投与禁止:妊娠中、授乳乳、ブリーディング予定の猫には投与してはいけません。また7ヶ月齢以下の子猫も使用できません。人間も妊娠中、授乳中の方はアクシデントで接種しないように細心の注意を払うべき、と記述がありました。普通の人は可能性は低いと思いますが、特に女性獣医師は気をつけないといけないですね。

副作用:注射部位の脱毛、瘡蓋、皮膚炎が報告されています。それ以外では腎臓病の悪化、脱水、体重減少、歯肉障害が投与群で報告されていますが、関連性は不明です。

それ以外にはソレンシアに対する抗体が発生することが報告されています。長期的に使用すると効果が薄れる可能性があります。

・ソレンシア投与中の自宅でのモニタリング

もし自分の猫が関節炎と診断され、ソレンシアを使用した場合、効果があるかどうやって判定すれば良いでしょうか。腎臓病や肝臓病のように血液検査で数値が出るわけではありませんので、効果判定は自宅でのモニタリングがのみになります。

FMPIの質問の1つ。このような質問21個に回答することで、痛みの評価を行う

FMPI(Feline Musculoskeletal Pain Index)という指標があります。これは21個の質問に対して回答することで、痛みを数値化することができます。こちらのサイトから測定できますが、英語のサイトなのと、ログインが必要です。

より簡易的なのが、6つの質問に絞ったものです。これらの質問に対して、投与前後で変化があるか観察しておくと良いでしょう。

これらの質問にFMPIのように5段階評価をしておくと、変化に気がつきやすいでしょう

それ以外には「トイレの方向転換がスムーズになった」「毛繕いが増えた/毛並みが良くなった」「ご飯をよく食べるようになった」などの改善を報告されることがあります。

デバイスを使った運動量モニター

近年では運動量を測定できる猫用のデバイスもあります。これはアップルウォッチのようなもので、首に装着します。例えばCatlogという製品は猫の活動量、ジャンプ数などをカウントできるので、客観的に薬の効果を評価できるでしょう。運動量以外にも面白いデータを発表しています。

・まとめ

猫の関節炎は高齢猫で発症率が高い病気です。元気がない、動かないという症状が関節炎から来ていることもあるでしょう。ソレンシアは従来の薬に比べて効果が実感でき、副作用が起こりづらいと感じています。一方で長期的な使用での副作用や、効果の減弱については不明な点が残っています。

関節炎以外ではスコティッシュフォールドの骨軟骨異形成でも効果を感じています。この病気も治療方法がないとされていますので、ソレンシアで症状を緩和させてあげられるだけでも、とてもQOLを守れると思います。

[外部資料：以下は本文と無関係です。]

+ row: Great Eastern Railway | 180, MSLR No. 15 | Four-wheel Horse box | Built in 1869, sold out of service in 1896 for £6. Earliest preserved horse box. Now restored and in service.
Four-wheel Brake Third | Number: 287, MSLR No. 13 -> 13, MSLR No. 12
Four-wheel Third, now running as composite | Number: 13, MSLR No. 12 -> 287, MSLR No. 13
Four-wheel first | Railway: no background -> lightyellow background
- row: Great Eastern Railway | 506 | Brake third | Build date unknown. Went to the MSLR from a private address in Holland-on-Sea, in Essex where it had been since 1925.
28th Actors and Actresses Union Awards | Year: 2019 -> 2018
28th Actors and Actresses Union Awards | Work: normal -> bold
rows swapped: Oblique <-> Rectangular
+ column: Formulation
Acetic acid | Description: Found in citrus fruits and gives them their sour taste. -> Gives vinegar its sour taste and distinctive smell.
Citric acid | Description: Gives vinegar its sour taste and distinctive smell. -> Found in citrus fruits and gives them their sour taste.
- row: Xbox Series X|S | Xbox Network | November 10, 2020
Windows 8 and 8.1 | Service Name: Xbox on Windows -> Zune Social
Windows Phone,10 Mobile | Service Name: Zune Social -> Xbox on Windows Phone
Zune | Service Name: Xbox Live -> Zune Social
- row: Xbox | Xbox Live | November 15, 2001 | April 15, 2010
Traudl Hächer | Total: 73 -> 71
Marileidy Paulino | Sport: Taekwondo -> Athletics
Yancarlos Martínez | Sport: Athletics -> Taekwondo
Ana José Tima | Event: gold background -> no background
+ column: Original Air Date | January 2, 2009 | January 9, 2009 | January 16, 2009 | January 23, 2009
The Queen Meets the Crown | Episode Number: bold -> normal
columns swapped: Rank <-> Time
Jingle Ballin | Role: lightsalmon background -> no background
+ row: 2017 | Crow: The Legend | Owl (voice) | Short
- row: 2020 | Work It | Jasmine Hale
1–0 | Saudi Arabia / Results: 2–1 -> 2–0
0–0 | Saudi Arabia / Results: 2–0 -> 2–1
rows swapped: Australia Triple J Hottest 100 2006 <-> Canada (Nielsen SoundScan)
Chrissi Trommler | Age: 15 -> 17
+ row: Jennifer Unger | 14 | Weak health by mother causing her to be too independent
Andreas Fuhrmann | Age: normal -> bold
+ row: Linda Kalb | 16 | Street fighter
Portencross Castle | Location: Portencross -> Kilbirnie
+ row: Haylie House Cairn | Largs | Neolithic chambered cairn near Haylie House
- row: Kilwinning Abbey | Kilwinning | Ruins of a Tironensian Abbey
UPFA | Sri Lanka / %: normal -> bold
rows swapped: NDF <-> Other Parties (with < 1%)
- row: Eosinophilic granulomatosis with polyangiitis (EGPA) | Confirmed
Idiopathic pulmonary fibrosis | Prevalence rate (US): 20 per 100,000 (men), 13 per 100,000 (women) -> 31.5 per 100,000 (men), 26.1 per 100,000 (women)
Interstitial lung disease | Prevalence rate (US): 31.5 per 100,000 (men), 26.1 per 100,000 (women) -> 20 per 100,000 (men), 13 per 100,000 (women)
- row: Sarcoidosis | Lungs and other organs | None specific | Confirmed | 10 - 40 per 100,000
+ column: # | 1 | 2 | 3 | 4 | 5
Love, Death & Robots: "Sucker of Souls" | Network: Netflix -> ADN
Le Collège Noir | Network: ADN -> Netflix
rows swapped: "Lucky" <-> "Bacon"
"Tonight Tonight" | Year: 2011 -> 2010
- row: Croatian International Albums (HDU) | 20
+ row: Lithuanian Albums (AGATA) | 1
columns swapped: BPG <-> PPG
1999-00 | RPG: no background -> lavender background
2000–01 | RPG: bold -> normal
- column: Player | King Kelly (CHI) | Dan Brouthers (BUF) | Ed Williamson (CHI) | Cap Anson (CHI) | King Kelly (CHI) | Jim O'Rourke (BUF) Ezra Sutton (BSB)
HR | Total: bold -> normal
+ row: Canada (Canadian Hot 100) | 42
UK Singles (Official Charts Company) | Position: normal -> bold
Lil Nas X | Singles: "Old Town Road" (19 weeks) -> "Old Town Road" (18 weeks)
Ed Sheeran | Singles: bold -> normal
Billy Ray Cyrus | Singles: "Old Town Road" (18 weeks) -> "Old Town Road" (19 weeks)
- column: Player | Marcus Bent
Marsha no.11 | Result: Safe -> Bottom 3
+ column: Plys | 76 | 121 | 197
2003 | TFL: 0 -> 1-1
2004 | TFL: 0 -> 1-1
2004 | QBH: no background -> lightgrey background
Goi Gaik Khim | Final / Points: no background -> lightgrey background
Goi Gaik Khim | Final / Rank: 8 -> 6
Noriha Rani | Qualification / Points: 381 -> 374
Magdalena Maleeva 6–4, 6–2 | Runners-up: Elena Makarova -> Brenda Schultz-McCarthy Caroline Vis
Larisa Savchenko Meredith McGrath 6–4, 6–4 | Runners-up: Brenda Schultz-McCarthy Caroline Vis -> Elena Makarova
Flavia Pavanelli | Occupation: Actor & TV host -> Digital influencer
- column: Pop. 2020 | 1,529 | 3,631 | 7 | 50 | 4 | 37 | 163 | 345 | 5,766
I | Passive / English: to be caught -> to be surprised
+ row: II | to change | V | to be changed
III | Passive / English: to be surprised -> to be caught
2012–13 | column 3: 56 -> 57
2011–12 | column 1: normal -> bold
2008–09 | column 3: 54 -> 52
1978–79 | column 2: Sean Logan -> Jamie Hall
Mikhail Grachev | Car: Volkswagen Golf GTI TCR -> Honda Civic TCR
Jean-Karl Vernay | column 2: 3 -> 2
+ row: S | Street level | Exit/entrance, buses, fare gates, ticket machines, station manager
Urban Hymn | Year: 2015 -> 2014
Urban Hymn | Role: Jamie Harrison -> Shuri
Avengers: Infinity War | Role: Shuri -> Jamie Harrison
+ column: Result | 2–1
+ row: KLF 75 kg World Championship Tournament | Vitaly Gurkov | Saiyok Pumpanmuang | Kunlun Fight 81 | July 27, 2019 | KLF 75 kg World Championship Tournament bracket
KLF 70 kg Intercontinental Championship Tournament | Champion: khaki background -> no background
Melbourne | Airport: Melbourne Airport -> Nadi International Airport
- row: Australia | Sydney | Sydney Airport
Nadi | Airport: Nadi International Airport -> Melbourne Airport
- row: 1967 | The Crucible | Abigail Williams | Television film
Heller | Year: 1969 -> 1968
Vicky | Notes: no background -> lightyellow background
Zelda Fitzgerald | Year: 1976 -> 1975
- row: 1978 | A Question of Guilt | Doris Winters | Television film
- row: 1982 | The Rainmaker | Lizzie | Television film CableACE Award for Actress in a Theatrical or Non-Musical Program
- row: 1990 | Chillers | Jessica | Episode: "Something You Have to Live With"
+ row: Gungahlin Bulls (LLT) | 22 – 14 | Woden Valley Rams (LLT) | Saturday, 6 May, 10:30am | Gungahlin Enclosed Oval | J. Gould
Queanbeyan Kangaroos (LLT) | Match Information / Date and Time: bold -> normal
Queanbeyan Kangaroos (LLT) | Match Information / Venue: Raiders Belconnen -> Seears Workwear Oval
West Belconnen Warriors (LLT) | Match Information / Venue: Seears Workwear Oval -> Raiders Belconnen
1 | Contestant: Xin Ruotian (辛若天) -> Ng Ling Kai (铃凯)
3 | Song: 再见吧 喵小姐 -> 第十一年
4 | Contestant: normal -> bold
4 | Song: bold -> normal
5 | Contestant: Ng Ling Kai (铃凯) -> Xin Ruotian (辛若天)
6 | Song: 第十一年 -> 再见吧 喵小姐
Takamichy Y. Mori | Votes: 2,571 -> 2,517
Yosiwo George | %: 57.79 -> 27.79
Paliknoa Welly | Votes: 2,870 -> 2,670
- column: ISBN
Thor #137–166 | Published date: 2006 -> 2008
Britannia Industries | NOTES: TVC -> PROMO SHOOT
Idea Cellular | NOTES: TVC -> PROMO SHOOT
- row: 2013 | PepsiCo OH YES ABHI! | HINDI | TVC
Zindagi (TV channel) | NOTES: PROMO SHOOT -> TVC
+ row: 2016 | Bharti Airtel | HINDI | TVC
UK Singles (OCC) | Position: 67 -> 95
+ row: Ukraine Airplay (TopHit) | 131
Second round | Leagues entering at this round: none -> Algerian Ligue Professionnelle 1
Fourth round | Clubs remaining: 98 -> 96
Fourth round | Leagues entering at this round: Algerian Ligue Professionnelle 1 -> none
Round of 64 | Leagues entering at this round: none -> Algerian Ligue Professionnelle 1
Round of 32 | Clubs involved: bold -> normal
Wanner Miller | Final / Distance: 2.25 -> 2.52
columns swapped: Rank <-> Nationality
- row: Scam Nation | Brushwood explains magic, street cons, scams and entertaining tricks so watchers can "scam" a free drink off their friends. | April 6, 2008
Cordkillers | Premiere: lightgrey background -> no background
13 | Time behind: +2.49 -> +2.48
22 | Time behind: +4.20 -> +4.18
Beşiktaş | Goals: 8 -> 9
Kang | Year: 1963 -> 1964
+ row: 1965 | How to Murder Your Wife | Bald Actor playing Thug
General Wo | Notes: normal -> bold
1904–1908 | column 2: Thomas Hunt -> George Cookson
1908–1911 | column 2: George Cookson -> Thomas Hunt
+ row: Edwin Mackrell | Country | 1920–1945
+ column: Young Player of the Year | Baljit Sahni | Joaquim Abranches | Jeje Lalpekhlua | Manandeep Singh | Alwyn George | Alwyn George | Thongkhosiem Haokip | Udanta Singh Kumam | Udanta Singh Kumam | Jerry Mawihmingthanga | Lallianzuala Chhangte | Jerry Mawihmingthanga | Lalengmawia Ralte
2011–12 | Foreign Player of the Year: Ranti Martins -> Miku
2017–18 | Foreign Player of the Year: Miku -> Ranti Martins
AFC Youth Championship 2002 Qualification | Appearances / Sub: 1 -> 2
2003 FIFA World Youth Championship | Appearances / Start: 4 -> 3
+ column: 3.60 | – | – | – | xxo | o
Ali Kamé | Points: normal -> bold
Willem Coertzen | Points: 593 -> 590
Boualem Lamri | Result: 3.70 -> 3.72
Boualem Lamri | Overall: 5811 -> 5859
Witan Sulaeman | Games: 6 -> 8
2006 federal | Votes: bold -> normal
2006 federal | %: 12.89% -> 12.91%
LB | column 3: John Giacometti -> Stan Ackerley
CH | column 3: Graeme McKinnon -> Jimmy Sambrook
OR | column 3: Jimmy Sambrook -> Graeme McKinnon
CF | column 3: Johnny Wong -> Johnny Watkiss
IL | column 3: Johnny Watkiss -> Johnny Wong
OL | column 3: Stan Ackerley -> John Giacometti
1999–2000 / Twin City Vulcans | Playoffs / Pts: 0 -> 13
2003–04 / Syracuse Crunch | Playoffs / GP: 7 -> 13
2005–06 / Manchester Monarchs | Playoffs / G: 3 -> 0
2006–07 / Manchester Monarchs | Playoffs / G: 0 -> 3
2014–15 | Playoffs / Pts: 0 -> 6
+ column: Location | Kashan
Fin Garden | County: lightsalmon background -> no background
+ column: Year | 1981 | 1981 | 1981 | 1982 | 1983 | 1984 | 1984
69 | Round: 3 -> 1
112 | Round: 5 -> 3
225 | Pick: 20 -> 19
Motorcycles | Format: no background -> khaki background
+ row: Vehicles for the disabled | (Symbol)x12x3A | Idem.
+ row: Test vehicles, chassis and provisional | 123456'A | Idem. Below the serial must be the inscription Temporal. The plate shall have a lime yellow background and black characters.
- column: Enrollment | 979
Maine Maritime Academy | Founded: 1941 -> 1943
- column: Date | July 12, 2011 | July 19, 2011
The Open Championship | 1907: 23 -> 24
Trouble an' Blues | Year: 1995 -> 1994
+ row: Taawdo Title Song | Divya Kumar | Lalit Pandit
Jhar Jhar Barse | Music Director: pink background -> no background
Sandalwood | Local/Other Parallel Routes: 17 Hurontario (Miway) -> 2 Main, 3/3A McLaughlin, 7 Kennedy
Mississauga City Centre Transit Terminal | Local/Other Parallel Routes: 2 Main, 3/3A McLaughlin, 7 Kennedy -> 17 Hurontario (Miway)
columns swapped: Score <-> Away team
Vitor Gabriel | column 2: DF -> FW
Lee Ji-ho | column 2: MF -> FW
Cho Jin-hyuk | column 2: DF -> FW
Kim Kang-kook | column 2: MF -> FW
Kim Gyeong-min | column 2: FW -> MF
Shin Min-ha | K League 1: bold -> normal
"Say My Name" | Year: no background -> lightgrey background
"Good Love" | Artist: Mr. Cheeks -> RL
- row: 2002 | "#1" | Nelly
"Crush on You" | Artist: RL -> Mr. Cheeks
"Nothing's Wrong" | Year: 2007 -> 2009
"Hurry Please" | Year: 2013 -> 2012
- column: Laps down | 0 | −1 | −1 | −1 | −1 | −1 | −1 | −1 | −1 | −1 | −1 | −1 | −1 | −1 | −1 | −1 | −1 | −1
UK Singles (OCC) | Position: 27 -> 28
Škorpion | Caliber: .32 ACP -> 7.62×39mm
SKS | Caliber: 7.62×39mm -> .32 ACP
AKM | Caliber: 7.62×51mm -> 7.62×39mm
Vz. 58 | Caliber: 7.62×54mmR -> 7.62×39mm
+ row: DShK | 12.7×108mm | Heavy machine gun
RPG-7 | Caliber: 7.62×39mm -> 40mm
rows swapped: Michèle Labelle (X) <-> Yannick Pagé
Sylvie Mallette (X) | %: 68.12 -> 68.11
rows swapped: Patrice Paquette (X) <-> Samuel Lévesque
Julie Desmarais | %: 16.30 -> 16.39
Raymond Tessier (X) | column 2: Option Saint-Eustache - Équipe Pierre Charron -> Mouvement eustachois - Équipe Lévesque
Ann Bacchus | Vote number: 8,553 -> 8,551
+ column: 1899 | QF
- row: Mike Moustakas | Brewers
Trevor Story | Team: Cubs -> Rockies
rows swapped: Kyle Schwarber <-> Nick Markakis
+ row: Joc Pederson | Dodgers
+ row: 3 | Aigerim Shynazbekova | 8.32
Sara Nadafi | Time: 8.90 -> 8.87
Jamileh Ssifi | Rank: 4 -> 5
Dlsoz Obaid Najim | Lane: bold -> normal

痛みという点では、がん、術後の痛みに対しての効果も期待されていますが、現時点では不明です。口内炎にもあまり効いていない印象があります。今のところは関節疾患のみに使用するのが良いかと感じます。

参考資料

・Mvm Vol.30 No.195 2021/03

・Enomoto, Masataka, B. Duncan X. Lascelles, and Margaret E. Gruen. “Development of a checklist for the detection of degenerative joint disease-associated pain in cats.” Journal of feline medicine and surgery 22.12 (2020): 1137-1147.